Inputs

Page object classes, in their __init__ method, must define input parameters with type hints pointing to input classes.

Those input classes may be:

Based on the target URL and parameter type hints, frameworks automatically build the required objects at run time, and pass them to the __init__ method of the corresponding page object class.

For example, if a page object class has an __init__ parameter of type HttpResponse, and the target URL is https://example.com, your framework would send an HTTP request to https://example.com, download the response, build an HttpResponse object with the response data, and pass it to the __init__ method of the page object class being used.

Built-in input classes

Warning

Not all frameworks support all web-poet built-in input classes.

The web_poet.page_inputs module defines multiple classes that you can define as inputs for a page object class, including:

  • HttpResponse, a complete HTTP response, including URL, headers, and body.
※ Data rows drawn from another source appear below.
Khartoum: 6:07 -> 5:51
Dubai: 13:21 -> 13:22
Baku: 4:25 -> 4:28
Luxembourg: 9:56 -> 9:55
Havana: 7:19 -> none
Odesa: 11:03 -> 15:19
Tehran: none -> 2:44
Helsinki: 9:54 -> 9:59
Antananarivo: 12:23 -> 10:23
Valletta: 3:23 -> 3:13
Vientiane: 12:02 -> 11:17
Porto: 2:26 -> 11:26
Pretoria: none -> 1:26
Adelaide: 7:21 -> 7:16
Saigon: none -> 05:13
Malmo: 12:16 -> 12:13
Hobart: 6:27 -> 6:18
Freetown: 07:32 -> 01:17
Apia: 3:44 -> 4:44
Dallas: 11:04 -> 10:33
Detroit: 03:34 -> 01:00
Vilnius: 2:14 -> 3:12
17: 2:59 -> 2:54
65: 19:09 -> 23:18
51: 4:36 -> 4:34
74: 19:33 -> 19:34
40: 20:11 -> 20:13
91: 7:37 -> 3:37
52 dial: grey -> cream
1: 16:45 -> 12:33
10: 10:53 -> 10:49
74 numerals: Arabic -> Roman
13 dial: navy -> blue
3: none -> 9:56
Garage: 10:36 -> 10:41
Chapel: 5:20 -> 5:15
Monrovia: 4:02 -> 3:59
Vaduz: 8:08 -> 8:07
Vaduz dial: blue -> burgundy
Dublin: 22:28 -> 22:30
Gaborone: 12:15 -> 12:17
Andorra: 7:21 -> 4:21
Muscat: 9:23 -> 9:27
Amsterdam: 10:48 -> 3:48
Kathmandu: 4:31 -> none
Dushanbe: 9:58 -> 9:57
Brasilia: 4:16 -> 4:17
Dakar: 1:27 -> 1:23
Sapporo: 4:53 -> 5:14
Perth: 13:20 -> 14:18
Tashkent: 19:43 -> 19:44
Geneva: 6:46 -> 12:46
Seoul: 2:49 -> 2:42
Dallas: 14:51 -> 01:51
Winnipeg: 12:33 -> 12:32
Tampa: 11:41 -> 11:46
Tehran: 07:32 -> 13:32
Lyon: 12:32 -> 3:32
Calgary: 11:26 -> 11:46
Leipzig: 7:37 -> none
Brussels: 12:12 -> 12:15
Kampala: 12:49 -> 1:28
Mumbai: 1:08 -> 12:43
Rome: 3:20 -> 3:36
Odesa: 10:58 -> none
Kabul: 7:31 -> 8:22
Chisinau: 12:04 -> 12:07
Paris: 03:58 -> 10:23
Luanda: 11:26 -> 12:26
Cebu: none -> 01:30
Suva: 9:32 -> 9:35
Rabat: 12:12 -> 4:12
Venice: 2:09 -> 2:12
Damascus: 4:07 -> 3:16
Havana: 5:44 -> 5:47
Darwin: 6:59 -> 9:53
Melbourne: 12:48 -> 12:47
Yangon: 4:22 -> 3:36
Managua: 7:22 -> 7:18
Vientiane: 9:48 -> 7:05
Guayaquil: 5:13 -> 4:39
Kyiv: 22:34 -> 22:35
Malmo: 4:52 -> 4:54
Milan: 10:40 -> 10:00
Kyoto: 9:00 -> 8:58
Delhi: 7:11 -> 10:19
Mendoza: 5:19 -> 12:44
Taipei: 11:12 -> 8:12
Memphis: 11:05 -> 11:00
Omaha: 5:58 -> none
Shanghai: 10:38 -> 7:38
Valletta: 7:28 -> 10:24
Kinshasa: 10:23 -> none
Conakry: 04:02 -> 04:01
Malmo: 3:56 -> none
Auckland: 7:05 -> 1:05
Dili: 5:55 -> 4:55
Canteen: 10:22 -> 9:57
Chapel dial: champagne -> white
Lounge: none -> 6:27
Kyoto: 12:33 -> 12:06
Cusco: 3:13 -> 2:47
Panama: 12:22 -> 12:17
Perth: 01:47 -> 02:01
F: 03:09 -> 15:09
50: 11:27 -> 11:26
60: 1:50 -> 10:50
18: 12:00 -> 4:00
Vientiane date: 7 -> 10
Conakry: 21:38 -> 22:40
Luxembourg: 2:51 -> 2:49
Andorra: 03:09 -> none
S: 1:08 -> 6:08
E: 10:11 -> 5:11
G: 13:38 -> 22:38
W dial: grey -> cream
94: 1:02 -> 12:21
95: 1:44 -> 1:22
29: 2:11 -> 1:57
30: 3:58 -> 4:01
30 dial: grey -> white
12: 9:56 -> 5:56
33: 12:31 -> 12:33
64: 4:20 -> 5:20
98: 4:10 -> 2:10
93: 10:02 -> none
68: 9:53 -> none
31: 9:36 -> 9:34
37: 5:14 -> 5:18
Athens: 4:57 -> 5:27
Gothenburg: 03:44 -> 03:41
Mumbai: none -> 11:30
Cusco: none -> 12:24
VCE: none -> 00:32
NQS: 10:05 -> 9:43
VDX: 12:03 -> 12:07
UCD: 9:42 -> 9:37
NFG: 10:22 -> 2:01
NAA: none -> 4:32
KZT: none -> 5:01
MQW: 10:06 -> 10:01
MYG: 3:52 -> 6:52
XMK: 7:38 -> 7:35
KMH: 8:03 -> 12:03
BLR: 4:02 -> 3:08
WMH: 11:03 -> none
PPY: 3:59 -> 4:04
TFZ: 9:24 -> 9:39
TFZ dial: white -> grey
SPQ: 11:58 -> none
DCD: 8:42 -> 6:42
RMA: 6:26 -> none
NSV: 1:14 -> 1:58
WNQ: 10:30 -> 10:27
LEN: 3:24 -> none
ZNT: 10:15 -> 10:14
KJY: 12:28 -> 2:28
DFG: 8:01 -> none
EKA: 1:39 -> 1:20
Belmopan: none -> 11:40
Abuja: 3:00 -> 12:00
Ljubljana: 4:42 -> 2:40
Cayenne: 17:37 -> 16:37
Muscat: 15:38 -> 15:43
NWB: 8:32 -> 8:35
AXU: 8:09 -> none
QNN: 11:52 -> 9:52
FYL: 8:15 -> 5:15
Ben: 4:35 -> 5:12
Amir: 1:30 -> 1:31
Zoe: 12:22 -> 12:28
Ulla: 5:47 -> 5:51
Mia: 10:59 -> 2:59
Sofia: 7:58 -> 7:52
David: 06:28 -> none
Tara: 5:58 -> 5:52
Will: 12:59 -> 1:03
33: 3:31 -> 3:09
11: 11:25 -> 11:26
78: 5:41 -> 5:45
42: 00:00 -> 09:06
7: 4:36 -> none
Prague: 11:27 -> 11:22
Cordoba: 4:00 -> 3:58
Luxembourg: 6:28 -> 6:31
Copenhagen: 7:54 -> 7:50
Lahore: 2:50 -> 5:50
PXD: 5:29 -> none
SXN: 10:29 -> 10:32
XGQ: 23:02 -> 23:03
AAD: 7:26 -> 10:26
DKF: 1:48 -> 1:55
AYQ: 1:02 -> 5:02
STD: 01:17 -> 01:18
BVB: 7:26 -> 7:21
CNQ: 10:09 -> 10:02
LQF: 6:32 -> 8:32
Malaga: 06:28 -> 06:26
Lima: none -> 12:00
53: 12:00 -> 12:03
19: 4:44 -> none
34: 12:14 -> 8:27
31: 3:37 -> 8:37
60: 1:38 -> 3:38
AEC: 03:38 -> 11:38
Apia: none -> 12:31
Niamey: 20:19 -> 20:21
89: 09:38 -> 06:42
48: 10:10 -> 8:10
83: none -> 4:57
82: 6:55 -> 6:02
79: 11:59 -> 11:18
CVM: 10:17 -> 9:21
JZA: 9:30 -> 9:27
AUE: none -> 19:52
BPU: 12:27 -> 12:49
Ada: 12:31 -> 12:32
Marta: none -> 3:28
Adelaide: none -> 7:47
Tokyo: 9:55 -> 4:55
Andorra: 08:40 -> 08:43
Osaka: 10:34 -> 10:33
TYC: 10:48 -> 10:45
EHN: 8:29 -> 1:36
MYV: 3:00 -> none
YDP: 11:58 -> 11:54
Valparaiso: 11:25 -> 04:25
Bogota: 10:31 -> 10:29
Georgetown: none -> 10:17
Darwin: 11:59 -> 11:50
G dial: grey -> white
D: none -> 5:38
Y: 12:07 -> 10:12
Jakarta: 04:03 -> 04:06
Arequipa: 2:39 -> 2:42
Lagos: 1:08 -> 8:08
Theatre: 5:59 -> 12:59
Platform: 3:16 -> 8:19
This is the most common input for a page object class.

  • HttpClient, to send additional requests.

  • RequestUrl, the target URL before following redirects. Useful, for example, to skip the target URL download, and instead use HttpClient to send a custom request based on parts of the target URL.

  • PageParams, to receive data from the crawling code.

  • Stats, to write key-value data pairs during parsing that you can inspect later, e.g. for debugging purposes.

  • BrowserResponse, which includes URL, status code and BrowserHtml of a rendered web page.

Custom input classes

You may define your own input classes if you are using a framework that supports it.

However, note that custom input classes may make your page object classes less portable across frameworks.